Reproduce the lines below verbatim, starting at the first line and stopping after the line that contains "outline of Middlesex, Virginia, United". Leave the pictures out of your answer.

+===+

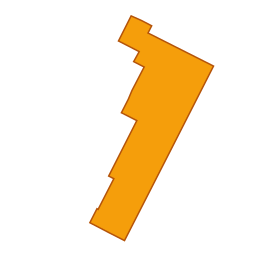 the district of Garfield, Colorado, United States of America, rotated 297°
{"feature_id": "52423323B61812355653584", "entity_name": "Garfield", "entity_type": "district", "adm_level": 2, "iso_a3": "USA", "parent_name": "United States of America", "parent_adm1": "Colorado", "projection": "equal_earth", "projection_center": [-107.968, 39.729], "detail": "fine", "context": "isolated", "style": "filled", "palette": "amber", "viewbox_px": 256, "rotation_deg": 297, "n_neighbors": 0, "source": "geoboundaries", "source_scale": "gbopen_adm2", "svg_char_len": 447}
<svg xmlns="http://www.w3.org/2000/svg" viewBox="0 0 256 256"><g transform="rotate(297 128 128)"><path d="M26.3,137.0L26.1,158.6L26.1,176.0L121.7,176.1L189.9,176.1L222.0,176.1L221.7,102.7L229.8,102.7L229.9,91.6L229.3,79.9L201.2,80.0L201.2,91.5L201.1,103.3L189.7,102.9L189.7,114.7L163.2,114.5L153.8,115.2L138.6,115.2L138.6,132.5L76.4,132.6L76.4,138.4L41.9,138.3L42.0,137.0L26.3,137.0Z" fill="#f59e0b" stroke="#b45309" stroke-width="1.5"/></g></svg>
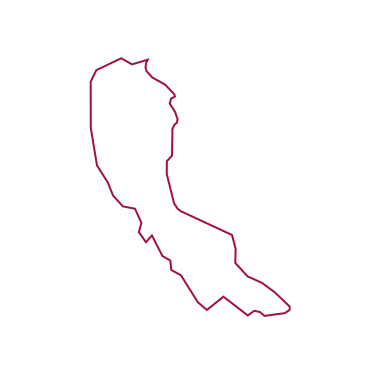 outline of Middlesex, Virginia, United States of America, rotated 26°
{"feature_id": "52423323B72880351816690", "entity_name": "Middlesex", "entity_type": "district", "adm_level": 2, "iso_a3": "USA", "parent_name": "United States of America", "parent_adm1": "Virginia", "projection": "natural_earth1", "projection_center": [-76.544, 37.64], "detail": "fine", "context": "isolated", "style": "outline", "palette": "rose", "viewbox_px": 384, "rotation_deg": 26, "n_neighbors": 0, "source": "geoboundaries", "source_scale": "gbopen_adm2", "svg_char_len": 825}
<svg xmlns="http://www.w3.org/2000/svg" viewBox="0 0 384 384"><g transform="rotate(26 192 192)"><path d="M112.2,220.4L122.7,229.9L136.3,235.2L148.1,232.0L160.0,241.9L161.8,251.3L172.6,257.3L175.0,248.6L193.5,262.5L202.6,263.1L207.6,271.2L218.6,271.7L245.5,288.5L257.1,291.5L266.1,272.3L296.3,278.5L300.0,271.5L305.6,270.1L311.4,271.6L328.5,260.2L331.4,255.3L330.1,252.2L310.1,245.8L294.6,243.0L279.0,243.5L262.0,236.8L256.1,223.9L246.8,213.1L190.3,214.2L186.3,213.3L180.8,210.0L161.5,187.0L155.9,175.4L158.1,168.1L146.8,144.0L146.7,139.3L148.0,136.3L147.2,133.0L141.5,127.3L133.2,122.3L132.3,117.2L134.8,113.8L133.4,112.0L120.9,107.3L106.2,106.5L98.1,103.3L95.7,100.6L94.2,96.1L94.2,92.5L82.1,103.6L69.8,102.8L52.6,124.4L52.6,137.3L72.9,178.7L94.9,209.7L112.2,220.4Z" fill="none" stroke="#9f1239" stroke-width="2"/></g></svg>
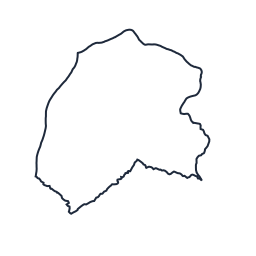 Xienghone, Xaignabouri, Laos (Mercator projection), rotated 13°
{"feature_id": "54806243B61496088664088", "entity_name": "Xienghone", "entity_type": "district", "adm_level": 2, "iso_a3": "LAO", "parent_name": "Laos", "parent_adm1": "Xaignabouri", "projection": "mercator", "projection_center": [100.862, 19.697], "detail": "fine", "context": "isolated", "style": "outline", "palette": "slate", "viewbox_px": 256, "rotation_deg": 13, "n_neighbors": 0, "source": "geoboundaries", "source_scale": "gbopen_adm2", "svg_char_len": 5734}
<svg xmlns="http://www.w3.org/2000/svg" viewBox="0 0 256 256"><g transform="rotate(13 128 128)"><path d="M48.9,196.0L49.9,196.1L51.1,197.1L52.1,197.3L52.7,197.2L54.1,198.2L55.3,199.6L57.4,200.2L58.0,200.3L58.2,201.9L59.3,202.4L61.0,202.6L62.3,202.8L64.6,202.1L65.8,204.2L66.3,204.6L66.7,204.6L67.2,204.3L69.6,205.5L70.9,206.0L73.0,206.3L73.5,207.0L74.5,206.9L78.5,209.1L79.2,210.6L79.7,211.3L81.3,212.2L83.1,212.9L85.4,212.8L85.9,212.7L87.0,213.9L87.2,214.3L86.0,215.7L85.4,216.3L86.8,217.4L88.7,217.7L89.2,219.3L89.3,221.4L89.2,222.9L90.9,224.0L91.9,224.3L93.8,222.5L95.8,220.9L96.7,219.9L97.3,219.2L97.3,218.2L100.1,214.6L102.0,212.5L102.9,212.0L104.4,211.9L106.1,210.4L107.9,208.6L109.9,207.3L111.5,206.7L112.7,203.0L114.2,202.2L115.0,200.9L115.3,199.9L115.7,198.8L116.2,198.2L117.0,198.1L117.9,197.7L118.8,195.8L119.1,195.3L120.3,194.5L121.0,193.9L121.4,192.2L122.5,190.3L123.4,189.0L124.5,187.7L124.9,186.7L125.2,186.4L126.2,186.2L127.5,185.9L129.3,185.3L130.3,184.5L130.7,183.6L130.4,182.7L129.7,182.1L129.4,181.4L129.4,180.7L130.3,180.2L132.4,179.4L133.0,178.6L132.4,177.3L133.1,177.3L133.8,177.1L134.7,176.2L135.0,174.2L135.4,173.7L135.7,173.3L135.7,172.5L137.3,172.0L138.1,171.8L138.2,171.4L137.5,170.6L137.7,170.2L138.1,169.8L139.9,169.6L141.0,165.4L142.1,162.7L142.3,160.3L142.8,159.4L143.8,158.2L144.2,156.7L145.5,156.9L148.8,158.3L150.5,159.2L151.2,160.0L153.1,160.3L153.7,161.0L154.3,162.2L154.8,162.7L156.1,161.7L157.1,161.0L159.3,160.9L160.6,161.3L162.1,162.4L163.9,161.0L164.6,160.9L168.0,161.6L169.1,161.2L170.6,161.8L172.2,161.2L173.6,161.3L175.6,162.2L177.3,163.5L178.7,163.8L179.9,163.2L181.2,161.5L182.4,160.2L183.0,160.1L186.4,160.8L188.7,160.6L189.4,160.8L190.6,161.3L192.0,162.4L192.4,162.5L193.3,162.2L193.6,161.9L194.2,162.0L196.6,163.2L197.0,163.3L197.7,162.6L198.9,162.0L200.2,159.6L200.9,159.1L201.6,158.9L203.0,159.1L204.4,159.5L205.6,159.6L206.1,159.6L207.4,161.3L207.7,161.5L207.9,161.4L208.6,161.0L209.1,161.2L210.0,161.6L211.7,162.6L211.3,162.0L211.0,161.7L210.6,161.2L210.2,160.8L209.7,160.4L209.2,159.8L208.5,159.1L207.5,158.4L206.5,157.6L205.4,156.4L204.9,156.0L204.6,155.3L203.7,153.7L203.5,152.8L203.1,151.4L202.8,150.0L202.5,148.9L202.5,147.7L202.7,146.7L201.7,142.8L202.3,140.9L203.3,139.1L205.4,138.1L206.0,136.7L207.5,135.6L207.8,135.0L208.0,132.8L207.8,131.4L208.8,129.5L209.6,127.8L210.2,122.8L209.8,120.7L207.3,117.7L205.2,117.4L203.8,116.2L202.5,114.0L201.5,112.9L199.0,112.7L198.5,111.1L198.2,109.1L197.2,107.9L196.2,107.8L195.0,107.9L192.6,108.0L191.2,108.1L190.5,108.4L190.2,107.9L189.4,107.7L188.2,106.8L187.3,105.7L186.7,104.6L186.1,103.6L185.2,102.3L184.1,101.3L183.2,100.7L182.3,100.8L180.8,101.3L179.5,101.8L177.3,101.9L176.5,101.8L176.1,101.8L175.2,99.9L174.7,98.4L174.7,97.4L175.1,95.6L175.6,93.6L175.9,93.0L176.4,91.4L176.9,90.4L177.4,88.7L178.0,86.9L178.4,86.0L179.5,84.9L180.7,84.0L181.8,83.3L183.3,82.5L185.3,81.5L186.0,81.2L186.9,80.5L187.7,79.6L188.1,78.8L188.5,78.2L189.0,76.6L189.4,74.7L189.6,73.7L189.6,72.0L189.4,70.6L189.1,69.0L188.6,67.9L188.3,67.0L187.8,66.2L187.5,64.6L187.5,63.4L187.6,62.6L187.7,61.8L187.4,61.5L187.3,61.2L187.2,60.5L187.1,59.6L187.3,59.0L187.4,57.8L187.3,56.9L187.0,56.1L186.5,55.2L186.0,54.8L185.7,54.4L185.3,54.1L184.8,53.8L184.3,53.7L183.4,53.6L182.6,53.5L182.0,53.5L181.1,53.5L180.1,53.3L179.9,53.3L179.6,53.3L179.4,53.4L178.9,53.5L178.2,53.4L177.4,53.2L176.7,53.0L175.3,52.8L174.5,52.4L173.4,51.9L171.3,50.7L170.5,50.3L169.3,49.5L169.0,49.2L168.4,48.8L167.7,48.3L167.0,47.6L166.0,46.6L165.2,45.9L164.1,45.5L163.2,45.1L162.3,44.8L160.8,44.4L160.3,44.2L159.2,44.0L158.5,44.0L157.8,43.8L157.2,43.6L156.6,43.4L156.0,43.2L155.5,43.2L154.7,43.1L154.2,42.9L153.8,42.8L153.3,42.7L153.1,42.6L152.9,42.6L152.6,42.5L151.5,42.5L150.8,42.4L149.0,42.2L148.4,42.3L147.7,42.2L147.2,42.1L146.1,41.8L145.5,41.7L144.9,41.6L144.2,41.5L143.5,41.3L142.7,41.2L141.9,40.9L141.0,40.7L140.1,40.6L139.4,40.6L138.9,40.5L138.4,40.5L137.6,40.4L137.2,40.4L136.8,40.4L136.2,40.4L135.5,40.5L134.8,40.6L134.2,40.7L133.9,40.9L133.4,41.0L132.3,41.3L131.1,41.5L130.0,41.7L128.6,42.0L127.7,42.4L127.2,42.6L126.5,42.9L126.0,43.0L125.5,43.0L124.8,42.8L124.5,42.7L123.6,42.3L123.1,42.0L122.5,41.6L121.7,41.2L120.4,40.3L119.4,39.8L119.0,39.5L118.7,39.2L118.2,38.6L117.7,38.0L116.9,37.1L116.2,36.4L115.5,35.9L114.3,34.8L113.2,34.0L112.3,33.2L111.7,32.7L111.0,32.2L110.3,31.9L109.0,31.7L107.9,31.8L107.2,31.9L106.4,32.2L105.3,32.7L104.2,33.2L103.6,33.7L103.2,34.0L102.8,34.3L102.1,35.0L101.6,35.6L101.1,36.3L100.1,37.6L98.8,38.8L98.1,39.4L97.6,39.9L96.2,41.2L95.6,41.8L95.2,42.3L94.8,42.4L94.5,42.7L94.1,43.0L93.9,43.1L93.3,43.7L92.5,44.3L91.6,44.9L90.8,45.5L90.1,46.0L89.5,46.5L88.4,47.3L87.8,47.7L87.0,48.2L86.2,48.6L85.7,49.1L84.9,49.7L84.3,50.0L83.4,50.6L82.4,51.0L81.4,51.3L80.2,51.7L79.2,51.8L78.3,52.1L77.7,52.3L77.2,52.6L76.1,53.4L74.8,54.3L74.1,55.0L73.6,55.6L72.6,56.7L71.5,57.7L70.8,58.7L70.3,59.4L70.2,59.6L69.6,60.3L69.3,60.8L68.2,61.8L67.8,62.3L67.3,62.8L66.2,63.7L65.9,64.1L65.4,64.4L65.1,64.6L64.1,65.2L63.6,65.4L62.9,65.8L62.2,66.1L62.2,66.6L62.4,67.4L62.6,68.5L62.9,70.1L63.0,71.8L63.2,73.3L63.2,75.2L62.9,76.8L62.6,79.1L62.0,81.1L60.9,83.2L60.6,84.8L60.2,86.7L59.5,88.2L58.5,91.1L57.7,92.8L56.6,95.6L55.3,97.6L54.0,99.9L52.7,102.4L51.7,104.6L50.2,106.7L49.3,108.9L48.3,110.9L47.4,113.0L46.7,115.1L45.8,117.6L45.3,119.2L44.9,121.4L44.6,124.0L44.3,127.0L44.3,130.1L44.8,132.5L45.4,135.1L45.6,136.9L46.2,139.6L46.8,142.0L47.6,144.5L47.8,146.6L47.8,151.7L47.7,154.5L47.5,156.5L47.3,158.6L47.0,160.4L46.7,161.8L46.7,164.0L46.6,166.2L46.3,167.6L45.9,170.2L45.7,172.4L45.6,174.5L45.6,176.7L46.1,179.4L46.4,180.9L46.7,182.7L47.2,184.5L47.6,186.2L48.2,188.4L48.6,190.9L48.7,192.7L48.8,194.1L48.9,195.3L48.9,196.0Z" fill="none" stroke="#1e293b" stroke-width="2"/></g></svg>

+===+

THE RESPONSE
 the district of Garfield, Colorado, United States of America, rotated 297°
{"feature_id": "52423323B61812355653584", "entity_name": "Garfield", "entity_type": "district", "adm_level": 2, "iso_a3": "USA", "parent_name": "United States of America", "parent_adm1": "Colorado", "projection": "equal_earth", "projection_center": [-107.968, 39.729], "detail": "fine", "context": "isolated", "style": "filled", "palette": "amber", "viewbox_px": 256, "rotation_deg": 297, "n_neighbors": 0, "source": "geoboundaries", "source_scale": "gbopen_adm2", "svg_char_len": 447}
<svg xmlns="http://www.w3.org/2000/svg" viewBox="0 0 256 256"><g transform="rotate(297 128 128)"><path d="M26.3,137.0L26.1,158.6L26.1,176.0L121.7,176.1L189.9,176.1L222.0,176.1L221.7,102.7L229.8,102.7L229.9,91.6L229.3,79.9L201.2,80.0L201.2,91.5L201.1,103.3L189.7,102.9L189.7,114.7L163.2,114.5L153.8,115.2L138.6,115.2L138.6,132.5L76.4,132.6L76.4,138.4L41.9,138.3L42.0,137.0L26.3,137.0Z" fill="#f59e0b" stroke="#b45309" stroke-width="1.5"/></g></svg>
 outline of Middlesex, Virginia, United States of America, rotated 26°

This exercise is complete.